By Gerard Baker in Washington
The US economy and the world financial system have much to gain if European economic and monetary union is executed successfully after 1999, Lawrence Summers, the US deputy Treasury secretary said yesterday.

In remarks that conveyed an upbeat message from the US administration to European governments preparing for Emu, Mr Summers, the architect of much of the US's global economic policy, played down previous concerns expressed by US officials. They were worried that Emu would present economic problems for Europe that could spill over to the rest of the world.

"The magnitude of the change involved is cause for concern that something could go wrong, but not reason to believe something will go wrong," Mr Summers told a Senate budget committee hearing on the implications of Emu.

Describing the start of monetary union on January 1 1999 as "the biggest change in the international monetary system since the breakdown of the Bretton Woods system in the early 1970s", Mr Summers said: "If Emu works for Europe it will work for the United States. The more the single currency helps Europe develop a robust and healthy economy that is open to world markets, the more welcome the project will be."

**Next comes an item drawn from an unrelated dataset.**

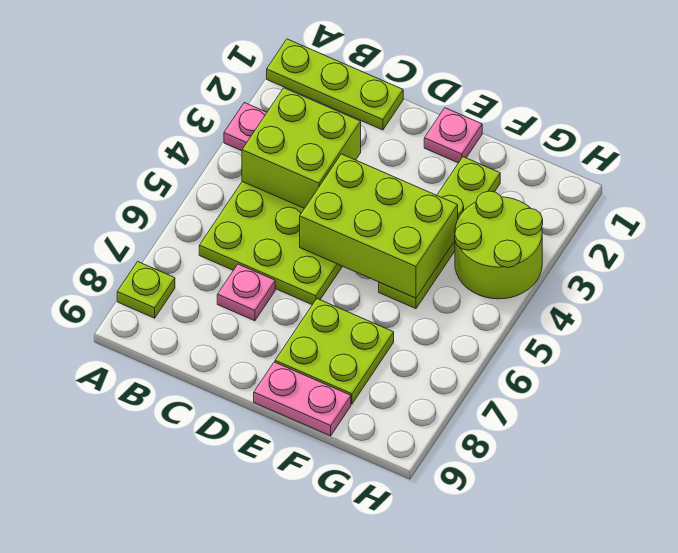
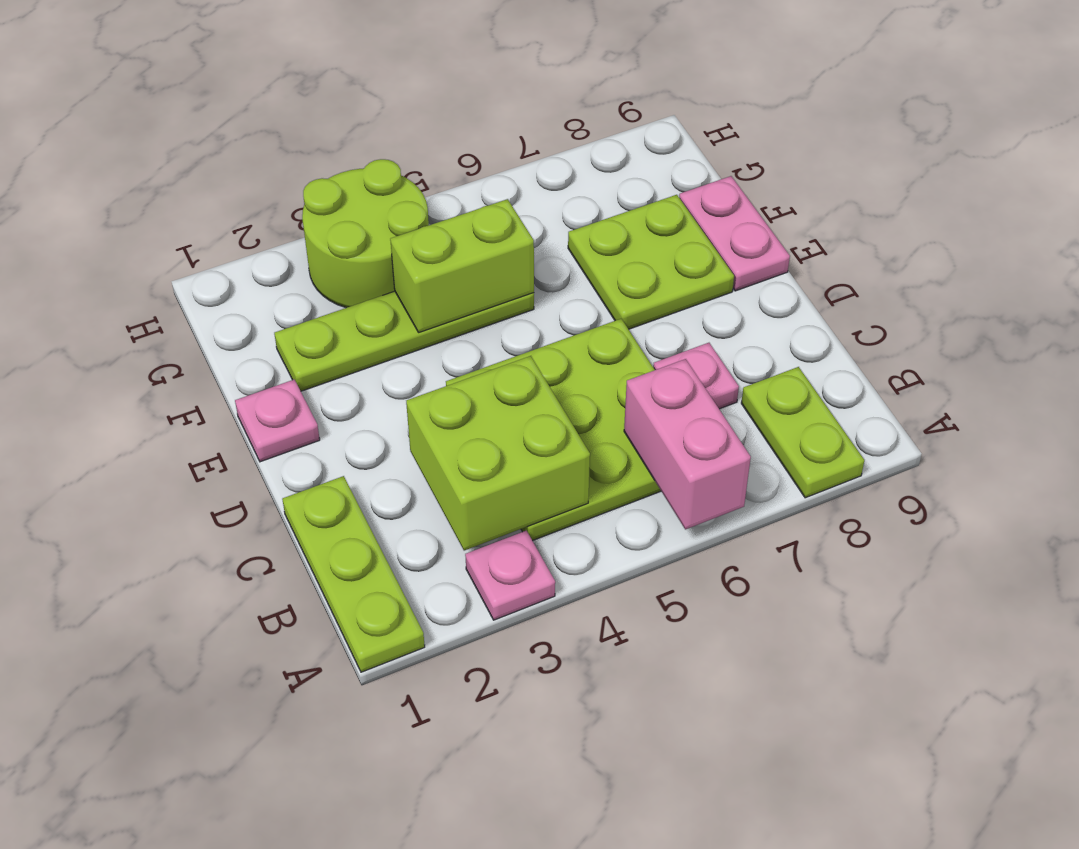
none -> pink 1x2 brick [624,359,751,529]
lime 1x1 plate [117,262,175,318] -> lime 1x2 plate [741,367,864,498]
lime 2x3 brick [300,154,458,298] -> lime 1x2 brick [390,199,534,332]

His remarks reflect the belated realisation by US officials that Emu is a near-certainty and that the US will soon be dealing with a new form of economic government in Europe.

Mr Summers said Emu raised issues about the role of the Group of Seven leading industrialised countries, and about Europe's participation in other international organisations. "We look forward to engaging with the EU on these matters next year after the selection of the first members," he said.

Senior US government officials have privately expressed doubts about whether Emu would, and should, proceed as planned. They have noted the possibility that the pressure of irrevocably fixed exchange rates might lead to economic dislocations throughout the Emu bloc. Earlier this year, Mr Summers warned European governments that radical structural change would be necessary to ensure Emu worked.

But, although he repeated this caution yesterday, he said it was "encouraging to hear voices across the European political spectrum acknowledge that Emu requires structural reforms, and that Emu should push policies in that direction".

The US was not threatened by the prospect of a successful Emu, Mr Summers added. Senator Bill Frist, a Republican member of the committee, voiced widespread concern that a strong euro would produce a global shift in the currency allocations of investors and central banks away from US dollars, potentially forcing increases in US interest rates.

But Mr Summers said he was confident the dollar would remain the number one world reserve currency. The euro would take time to establish its credibility among investors, and, even when it did, the liquidity of US capital markets ensured that the dollar would remain the currency of choice.